* **Exercise objective**
Rewrite the records below as a numbered list, dropping any blank lines.

Measurement reading data
Start of Block

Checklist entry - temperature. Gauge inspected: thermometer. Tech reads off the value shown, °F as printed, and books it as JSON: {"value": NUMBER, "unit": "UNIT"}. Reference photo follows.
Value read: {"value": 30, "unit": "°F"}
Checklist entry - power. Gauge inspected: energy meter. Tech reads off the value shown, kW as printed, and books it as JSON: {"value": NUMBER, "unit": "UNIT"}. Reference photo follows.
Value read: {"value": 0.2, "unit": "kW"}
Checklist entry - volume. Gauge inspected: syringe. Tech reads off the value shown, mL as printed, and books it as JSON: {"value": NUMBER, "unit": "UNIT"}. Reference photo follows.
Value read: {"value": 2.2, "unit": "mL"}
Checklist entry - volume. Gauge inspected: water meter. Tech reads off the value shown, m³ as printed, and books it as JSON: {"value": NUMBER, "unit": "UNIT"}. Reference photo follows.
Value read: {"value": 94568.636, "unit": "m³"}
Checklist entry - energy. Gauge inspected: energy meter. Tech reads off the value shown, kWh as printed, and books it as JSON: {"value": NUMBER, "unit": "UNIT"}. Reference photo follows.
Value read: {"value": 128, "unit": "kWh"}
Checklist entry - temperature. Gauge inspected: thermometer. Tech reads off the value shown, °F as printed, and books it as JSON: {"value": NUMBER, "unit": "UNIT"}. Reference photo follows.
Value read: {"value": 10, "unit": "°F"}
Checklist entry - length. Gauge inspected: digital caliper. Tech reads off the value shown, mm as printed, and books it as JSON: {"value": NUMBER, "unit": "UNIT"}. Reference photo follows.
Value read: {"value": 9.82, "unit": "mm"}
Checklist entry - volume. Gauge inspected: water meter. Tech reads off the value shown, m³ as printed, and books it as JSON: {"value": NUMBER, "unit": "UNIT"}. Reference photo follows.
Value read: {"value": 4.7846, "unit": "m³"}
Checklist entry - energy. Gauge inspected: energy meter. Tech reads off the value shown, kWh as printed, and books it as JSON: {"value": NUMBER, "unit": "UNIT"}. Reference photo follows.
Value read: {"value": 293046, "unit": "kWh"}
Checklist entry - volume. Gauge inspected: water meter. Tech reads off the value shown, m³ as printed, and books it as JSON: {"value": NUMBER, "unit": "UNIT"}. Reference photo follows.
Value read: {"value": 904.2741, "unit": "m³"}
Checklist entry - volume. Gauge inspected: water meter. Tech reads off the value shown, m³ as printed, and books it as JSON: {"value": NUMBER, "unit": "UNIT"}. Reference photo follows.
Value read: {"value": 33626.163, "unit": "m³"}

End of Block

* **Answer below**
1. Checklist entry - temperature. Gauge inspected: thermometer. Tech reads off the value shown, °F as printed, and books it as JSON: {"value": NUMBER, "unit": "UNIT"}. Reference photo follows.
2. Value read: {"value": 30, "unit": "°F"}
3. Checklist entry - power. Gauge inspected: energy meter. Tech reads off the value shown, kW as printed, and books it as JSON: {"value": NUMBER, "unit": "UNIT"}. Reference photo follows.
4. Value read: {"value": 0.2, "unit": "kW"}
5. Checklist entry - volume. Gauge inspected: syringe. Tech reads off the value shown, mL as printed, and books it as JSON: {"value": NUMBER, "unit": "UNIT"}. Reference photo follows.
6. Value read: {"value": 2.2, "unit": "mL"}
7. Checklist entry - volume. Gauge inspected: water meter. Tech reads off the value shown, m³ as printed, and books it as JSON: {"value": NUMBER, "unit": "UNIT"}. Reference photo follows.
8. Value read: {"value": 94568.636, "unit": "m³"}
9. Checklist entry - energy. Gauge inspected: energy meter. Tech reads off the value shown, kWh as printed, and books it as JSON: {"value": NUMBER, "unit": "UNIT"}. Reference photo follows.
10. Value read: {"value": 128, "unit": "kWh"}
11. Checklist entry - temperature. Gauge inspected: thermometer. Tech reads off the value shown, °F as printed, and books it as JSON: {"value": NUMBER, "unit": "UNIT"}. Reference photo follows.
12. Value read: {"value": 10, "unit": "°F"}
13. Checklist entry - length. Gauge inspected: digital caliper. Tech reads off the value shown, mm as printed, and books it as JSON: {"value": NUMBER, "unit": "UNIT"}. Reference photo follows.
14. Value read: {"value": 9.82, "unit": "mm"}
15. Checklist entry - volume. Gauge inspected: water meter. Tech reads off the value shown, m³ as printed, and books it as JSON: {"value": NUMBER, "unit": "UNIT"}. Reference photo follows.
16. Value read: {"value": 4.7846, "unit": "m³"}
17. Checklist entry - energy. Gauge inspected: energy meter. Tech reads off the value shown, kWh as printed, and books it as JSON: {"value": NUMBER, "unit": "UNIT"}. Reference photo follows.
18. Value read: {"value": 293046, "unit": "kWh"}
19. Checklist entry - volume. Gauge inspected: water meter. Tech reads off the value shown, m³ as printed, and books it as JSON: {"value": NUMBER, "unit": "UNIT"}. Reference photo follows.
20. Value read: {"value": 904.2741, "unit": "m³"}
21. Checklist entry - volume. Gauge inspected: water meter. Tech reads off the value shown, m³ as printed, and books it as JSON: {"value": NUMBER, "unit": "UNIT"}. Reference photo follows.
22. Value read: {"value": 33626.163, "unit": "m³"}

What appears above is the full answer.